Caliphal life in Damascus was fully regal in contrast with that of Medina, which had been on the whole simple and patriarchal. Relations with the Umayyad caliphs began to be regulated by protocol. Ceremonial clothes with the name of the caliph and religious sentences embroidered on their borders came into use. The evenings of the caliph were set apart for entertainment and social intercourse. Muawiyah I enjoyed listening to tales and drinking rose sherbet, but his successors preferred stronger beverages and livelier amusements. Yazid I and Hisham's successor al- Walid II were confirmed drunkards, and the frivolous diversions of Yazid II have already been noted. Debauched parties were held in the desert palaces, far from censorious eyes. Several caliphs and courtiers engaged in more innocent pastimes such as hunting, dicing and horse-racing. Polo was introduced from Persia probably toward the end of the Umayyad period. Cock-fights were not infrequent. The chase was always popular, at first with saluki dogs, later with cheetahs. Al-Walid I was one of the first caliphs to institute and patronize public horse-races.
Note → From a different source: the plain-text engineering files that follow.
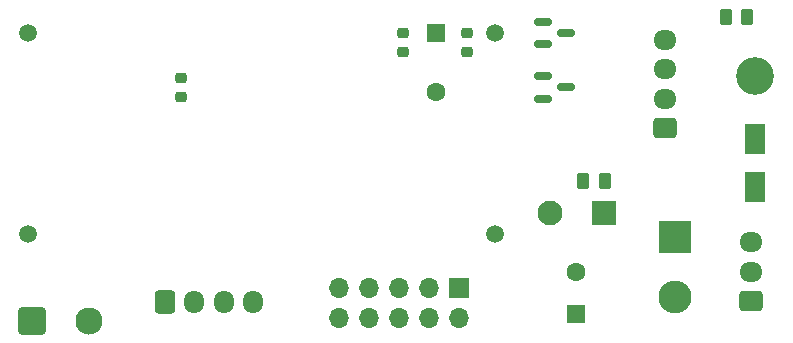
<source format=gbr>
%TF.GenerationSoftware,KiCad,Pcbnew,6.0.11-2627ca5db0~126~ubuntu22.04.1*%
%TF.CreationDate,2023-02-15T16:19:53+03:00*%
%TF.ProjectId,train_barrier,74726169-6e5f-4626-9172-726965722e6b,rev?*%
%TF.SameCoordinates,Original*%
%TF.FileFunction,Soldermask,Top*%
%TF.FilePolarity,Negative*%
%FSLAX46Y46*%
G04 Gerber Fmt 4.6, Leading zero omitted, Abs format (unit mm)*
G04 Created by KiCad (PCBNEW 6.0.11-2627ca5db0~126~ubuntu22.04.1) date 2023-02-15 16:19:53*
%MOMM*%
%LPD*%
G01*
G04 APERTURE LIST*
G04 Aperture macros list*
%AMRoundRect*
0 Rectangle with rounded corners*
0 $1 Rounding radius*
0 $2 $3 $4 $5 $6 $7 $8 $9 X,Y pos of 4 corners*
0 Add a 4 corners polygon primitive as box body*
4,1,4,$2,$3,$4,$5,$6,$7,$8,$9,$2,$3,0*
0 Add four circle primitives for the rounded corners*
1,1,$1+$1,$2,$3*
1,1,$1+$1,$4,$5*
1,1,$1+$1,$6,$7*
1,1,$1+$1,$8,$9*
0 Add four rect primitives between the rounded corners*
20,1,$1+$1,$2,$3,$4,$5,0*
20,1,$1+$1,$4,$5,$6,$7,0*
20,1,$1+$1,$6,$7,$8,$9,0*
20,1,$1+$1,$8,$9,$2,$3,0*%
G04 Aperture macros list end*
%ADD10RoundRect,0.225000X-0.250000X0.225000X-0.250000X-0.225000X0.250000X-0.225000X0.250000X0.225000X0*%
%ADD11RoundRect,0.250000X0.262500X0.450000X-0.262500X0.450000X-0.262500X-0.450000X0.262500X-0.450000X0*%
%ADD12RoundRect,0.250000X-0.600000X-0.725000X0.600000X-0.725000X0.600000X0.725000X-0.600000X0.725000X0*%
%ADD13O,1.700000X1.950000*%
%ADD14RoundRect,0.250000X0.725000X-0.600000X0.725000X0.600000X-0.725000X0.600000X-0.725000X-0.600000X0*%
%ADD15O,1.950000X1.700000*%
%ADD16R,1.600000X1.600000*%
%ADD17C,1.600000*%
%ADD18RoundRect,0.250000X-0.262500X-0.450000X0.262500X-0.450000X0.262500X0.450000X-0.262500X0.450000X0*%
%ADD19C,1.500000*%
%ADD20R,1.800000X2.500000*%
%ADD21RoundRect,0.150000X-0.587500X-0.150000X0.587500X-0.150000X0.587500X0.150000X-0.587500X0.150000X0*%
%ADD22R,1.700000X1.700000*%
%ADD23O,1.700000X1.700000*%
%ADD24C,3.200000*%
%ADD25R,2.800000X2.800000*%
%ADD26O,2.800000X2.800000*%
%ADD27RoundRect,0.250001X-0.899999X-0.899999X0.899999X-0.899999X0.899999X0.899999X-0.899999X0.899999X0*%
%ADD28C,2.300000*%
%ADD29RoundRect,0.250001X0.799999X0.799999X-0.799999X0.799999X-0.799999X-0.799999X0.799999X-0.799999X0*%
%ADD30C,2.100000*%
G04 APERTURE END LIST*
D10*
%TO.C,C3*%
X97600000Y-28225000D03*
X97600000Y-29775000D03*
%TD*%
D11*
%TO.C,R6*%
X126712500Y-26800000D03*
X124887500Y-26800000D03*
%TD*%
D12*
%TO.C,SW1*%
X77400000Y-51000000D03*
D13*
X79900000Y-51000000D03*
X82400000Y-51000000D03*
X84900000Y-51000000D03*
%TD*%
D10*
%TO.C,C5*%
X78800000Y-32025000D03*
X78800000Y-33575000D03*
%TD*%
D14*
%TO.C,M1*%
X127075000Y-50900000D03*
D15*
X127075000Y-48400000D03*
X127075000Y-45900000D03*
%TD*%
D10*
%TO.C,C2*%
X103000000Y-28225000D03*
X103000000Y-29775000D03*
%TD*%
D16*
%TO.C,C6*%
X112200000Y-51955302D03*
D17*
X112200000Y-48455302D03*
%TD*%
D18*
%TO.C,R10*%
X112837500Y-40750000D03*
X114662500Y-40750000D03*
%TD*%
D19*
%TO.C,U1*%
X65850000Y-28200000D03*
X65850000Y-45200000D03*
X105350000Y-45200000D03*
X105350000Y-28200000D03*
%TD*%
D20*
%TO.C,D3*%
X127400000Y-37200000D03*
X127400000Y-41200000D03*
%TD*%
D21*
%TO.C,Q5*%
X109462500Y-31850000D03*
X109462500Y-33750000D03*
X111337500Y-32800000D03*
%TD*%
D22*
%TO.C,J1*%
X102325000Y-49800000D03*
D23*
X102325000Y-52340000D03*
X99785000Y-49800000D03*
X99785000Y-52340000D03*
X97245000Y-49800000D03*
X97245000Y-52340000D03*
X94705000Y-49800000D03*
X94705000Y-52340000D03*
X92165000Y-49800000D03*
X92165000Y-52340000D03*
%TD*%
D14*
%TO.C,D2*%
X119750000Y-36250000D03*
D15*
X119750000Y-33750000D03*
X119750000Y-31250000D03*
X119750000Y-28750000D03*
%TD*%
D24*
%TO.C,H1*%
X127400000Y-31800000D03*
%TD*%
D25*
%TO.C,D1*%
X120600000Y-45503712D03*
D26*
X120600000Y-50583712D03*
%TD*%
D21*
%TO.C,Q3*%
X109462500Y-27250000D03*
X109462500Y-29150000D03*
X111337500Y-28200000D03*
%TD*%
D27*
%TO.C,BT1*%
X66200000Y-52600000D03*
D28*
X71000000Y-52600000D03*
%TD*%
D16*
%TO.C,C1*%
X100400000Y-28192047D03*
D17*
X100400000Y-33192047D03*
%TD*%
D29*
%TO.C,LS1*%
X114600000Y-43400000D03*
D30*
X110000000Y-43400000D03*
%TD*%
M02*

</source>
The harem of the caliphal household apparently enjoyed a relatively large measure of freedom. They undoubtedly appeared veiled in public, veiling being an ancient Semitic custom sanctioned by the Koran. The harem system, with its concomitant auxiliary of eunuchs, was not fully instituted until after the death of Hisham.

The city of Damascus cannot have changed much in character and tone of life since its Umayyad days. Then, as now, in its narrow covered streets the Damascene with his baggy trousers, heavy turban and red pointed shoes rubbed shoulders with the sun-tanned bedouin in his flowing gown surmounted by a head shawl encircled by a band. A few women, all veiled, crossed the streets ; others stole glimpses through the latticed windows of their homes overlooking the bazaars and public squares. There was no right or left rule of way, no part of the passage reserved for riders or pedestrians. Amidst the confused crowd an aristocrat might be seen on horseback cloaked in a silk robe and armed with a sword. The screaming voices of sherbet sellers and sweet- meat vendors competed with the incessant tramp of passers- by and of donkeys and camels laden with the varied products of the desert and the town. The entire city atmosphere was charged with all kinds of smell. The demand on eye, ear and nose must have been overwhelming.
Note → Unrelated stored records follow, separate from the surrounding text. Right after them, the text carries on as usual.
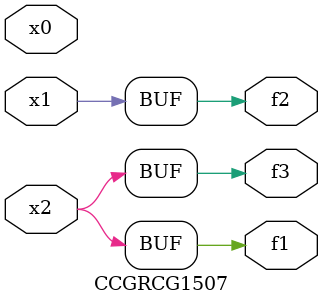
<source format=v>
module CCGRCG1507(
	input x0, x1, x2,
	output f1, f2, f3
);
	assign f1 = x2;
	assign f2 = x1;
	assign f3 = x2;
endmodule

</source>
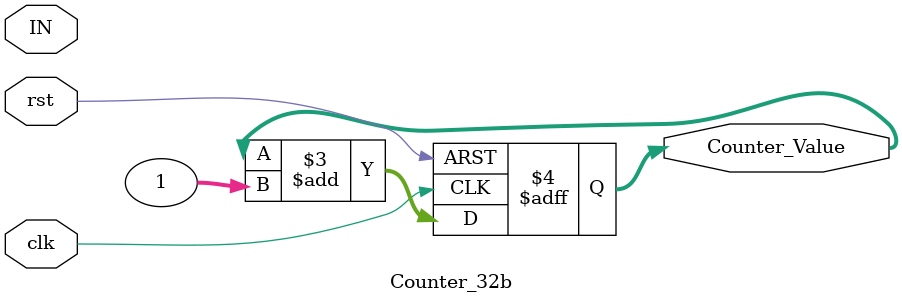
<source format=v>
module Counter_32b (
    input wire [31:0] IN,
    input wire        clk,
    input wire        rst,

    output reg [31:0] Counter_Value
);

always @ (posedge clk or negedge rst )
begin
    if (!rst)
    begin
        Counter_Value <= 32'b0;
    end 
    else 
    begin
        Counter_Value <= Counter_Value + 32'b1;
    end 
end

endmodule
</source>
As in Horns, Aleppo and other towns the Arabians lived in separate quarters of their own according to their tribal affiliations. The door of the house usually opened from the street into a courtyard in which an orange or citron tree flourished beside a large basin with a flowing jet emitting intermittently a veil-like spray. It was the Umayyads who, to their eternal glory, supplied Damascus with a water system unexcelled in its day and still functioning. The luxurious gardens outside of Damascus, al-Ghutah, owe their very existence to the Barada river, which rushes from the north to fling tassels of silver streams across the plain. Its canals spread freshness and fertility throughout the city. About sixty remaining public baths, some with mosaics and decorated tiles, testify to the richness and distribution of its water supply.